Your goal>
Please give a word-for-word repeat of the line containing "Smaakprofiel" and all lines that come after it in the entries below, ending at the last line.

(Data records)
%%
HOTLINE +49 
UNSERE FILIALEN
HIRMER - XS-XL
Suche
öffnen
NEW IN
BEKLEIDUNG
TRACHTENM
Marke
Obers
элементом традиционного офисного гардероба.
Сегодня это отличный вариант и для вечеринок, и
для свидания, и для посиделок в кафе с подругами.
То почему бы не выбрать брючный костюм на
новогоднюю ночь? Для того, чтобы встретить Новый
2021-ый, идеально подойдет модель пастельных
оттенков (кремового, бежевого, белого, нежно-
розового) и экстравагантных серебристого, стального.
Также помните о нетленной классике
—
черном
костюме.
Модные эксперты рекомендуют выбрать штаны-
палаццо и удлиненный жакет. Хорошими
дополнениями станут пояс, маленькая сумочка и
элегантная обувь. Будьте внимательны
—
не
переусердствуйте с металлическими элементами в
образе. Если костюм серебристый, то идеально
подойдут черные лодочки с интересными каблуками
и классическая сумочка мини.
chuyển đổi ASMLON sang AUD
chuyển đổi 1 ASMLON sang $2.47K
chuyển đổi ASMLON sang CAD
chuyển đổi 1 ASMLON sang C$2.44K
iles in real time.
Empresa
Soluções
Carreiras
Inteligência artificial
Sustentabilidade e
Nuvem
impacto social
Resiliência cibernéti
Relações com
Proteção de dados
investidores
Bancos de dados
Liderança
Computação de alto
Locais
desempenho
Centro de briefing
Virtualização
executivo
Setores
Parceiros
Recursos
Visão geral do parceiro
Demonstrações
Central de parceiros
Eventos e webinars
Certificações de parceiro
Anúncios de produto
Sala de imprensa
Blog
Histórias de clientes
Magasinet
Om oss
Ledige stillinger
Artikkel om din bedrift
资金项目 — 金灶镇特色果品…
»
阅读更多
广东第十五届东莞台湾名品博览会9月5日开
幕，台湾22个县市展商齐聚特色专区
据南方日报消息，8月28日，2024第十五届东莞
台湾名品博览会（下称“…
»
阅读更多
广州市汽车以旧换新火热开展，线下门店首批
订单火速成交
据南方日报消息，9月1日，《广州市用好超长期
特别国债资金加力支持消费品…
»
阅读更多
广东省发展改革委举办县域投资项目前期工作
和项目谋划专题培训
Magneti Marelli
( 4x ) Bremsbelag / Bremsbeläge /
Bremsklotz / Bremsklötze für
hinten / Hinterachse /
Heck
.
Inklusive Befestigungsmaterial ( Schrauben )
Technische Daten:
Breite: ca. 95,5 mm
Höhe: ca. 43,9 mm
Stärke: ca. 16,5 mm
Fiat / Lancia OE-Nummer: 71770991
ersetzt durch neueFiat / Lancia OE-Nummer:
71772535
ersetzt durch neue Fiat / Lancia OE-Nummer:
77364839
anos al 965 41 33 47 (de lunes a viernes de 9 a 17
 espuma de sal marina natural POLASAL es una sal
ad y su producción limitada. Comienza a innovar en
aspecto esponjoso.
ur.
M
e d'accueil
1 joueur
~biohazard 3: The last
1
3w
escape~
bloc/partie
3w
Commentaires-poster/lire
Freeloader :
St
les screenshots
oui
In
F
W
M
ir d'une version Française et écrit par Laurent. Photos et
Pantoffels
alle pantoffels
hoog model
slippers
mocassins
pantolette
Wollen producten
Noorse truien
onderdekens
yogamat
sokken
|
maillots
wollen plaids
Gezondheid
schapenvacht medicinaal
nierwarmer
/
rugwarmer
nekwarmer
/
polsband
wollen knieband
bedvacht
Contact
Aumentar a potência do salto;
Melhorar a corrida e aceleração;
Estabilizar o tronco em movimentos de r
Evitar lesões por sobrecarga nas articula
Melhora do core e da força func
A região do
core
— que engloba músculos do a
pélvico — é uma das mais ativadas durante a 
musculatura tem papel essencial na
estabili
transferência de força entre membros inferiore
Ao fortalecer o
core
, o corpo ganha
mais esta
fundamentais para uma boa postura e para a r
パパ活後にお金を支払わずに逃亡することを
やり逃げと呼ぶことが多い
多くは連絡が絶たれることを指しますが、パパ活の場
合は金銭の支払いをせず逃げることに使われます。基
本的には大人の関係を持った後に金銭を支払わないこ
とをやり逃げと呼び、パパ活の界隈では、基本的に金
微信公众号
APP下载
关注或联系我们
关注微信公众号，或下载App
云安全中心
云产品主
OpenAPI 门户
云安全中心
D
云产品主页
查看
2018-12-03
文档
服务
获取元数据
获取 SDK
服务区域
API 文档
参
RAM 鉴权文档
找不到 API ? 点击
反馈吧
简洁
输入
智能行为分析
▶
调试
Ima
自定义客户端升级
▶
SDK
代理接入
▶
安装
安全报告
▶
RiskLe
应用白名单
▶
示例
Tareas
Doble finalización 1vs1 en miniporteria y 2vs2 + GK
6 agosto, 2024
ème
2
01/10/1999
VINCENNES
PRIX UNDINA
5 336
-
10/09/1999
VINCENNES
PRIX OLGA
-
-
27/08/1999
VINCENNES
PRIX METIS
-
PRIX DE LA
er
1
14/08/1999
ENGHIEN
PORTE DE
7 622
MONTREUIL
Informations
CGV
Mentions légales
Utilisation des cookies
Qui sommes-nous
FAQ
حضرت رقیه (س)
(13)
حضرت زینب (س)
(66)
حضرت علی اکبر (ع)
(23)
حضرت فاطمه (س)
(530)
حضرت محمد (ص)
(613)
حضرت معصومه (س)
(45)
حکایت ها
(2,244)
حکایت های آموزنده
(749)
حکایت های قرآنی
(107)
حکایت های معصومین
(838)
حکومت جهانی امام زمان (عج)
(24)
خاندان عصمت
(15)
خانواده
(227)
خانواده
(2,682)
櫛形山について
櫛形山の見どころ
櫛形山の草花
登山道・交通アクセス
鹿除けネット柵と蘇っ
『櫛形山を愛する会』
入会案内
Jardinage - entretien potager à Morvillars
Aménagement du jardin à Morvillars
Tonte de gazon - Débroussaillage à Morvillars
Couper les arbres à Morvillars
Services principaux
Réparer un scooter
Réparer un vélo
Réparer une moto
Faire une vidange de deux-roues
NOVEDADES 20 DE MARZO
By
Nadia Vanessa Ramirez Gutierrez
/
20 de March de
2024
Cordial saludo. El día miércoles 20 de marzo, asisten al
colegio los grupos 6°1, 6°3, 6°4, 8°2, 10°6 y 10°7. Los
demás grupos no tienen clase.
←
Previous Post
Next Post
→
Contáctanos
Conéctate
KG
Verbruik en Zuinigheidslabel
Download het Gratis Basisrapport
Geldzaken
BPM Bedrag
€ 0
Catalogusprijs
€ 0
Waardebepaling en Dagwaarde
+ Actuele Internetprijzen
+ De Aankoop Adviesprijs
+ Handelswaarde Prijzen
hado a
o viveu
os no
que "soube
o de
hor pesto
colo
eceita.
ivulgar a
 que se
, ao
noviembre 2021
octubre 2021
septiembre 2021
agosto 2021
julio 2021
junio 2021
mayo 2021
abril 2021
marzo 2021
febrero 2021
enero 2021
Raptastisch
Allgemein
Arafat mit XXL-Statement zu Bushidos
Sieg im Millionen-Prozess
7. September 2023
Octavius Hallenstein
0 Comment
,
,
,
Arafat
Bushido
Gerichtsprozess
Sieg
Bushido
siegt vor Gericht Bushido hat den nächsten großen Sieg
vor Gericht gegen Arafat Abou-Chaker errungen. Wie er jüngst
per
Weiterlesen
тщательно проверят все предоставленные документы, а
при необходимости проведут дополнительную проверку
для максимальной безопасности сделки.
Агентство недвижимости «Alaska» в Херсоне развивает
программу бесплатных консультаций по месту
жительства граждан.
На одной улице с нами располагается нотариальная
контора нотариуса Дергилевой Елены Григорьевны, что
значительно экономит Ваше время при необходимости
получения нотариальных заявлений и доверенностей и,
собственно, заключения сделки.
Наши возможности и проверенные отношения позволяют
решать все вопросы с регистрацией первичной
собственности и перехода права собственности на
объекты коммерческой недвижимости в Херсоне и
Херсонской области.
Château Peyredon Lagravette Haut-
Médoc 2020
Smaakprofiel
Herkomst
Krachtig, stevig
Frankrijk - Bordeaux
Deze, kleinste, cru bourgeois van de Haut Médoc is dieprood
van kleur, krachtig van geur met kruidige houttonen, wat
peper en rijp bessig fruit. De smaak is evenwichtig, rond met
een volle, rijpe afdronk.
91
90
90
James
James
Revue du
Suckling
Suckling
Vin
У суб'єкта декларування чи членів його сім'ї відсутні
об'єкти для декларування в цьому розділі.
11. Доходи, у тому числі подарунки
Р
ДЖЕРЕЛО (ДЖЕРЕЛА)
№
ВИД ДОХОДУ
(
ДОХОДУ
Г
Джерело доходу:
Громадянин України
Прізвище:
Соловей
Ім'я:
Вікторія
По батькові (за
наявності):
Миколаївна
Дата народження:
%%
Solution>
Smaakprofiel
Herkomst
Krachtig, stevig
Frankrijk - Bordeaux
Deze, kleinste, cru bourgeois van de Haut Médoc is dieprood
van kleur, krachtig van geur met kruidige houttonen, wat
peper en rijp bessig fruit. De smaak is evenwichtig, rond met
een volle, rijpe afdronk.
91
90
90
James
James
Revue du
Suckling
Suckling
Vin
У суб'єкта декларування чи членів його сім'ї відсутні
об'єкти для декларування в цьому розділі.
11. Доходи, у тому числі подарунки
Р
ДЖЕРЕЛО (ДЖЕРЕЛА)
№
ВИД ДОХОДУ
(
ДОХОДУ
Г
Джерело доходу:
Громадянин України
Прізвище:
Соловей
Ім'я:
Вікторія
По батькові (за
наявності):
Миколаївна
Дата народження:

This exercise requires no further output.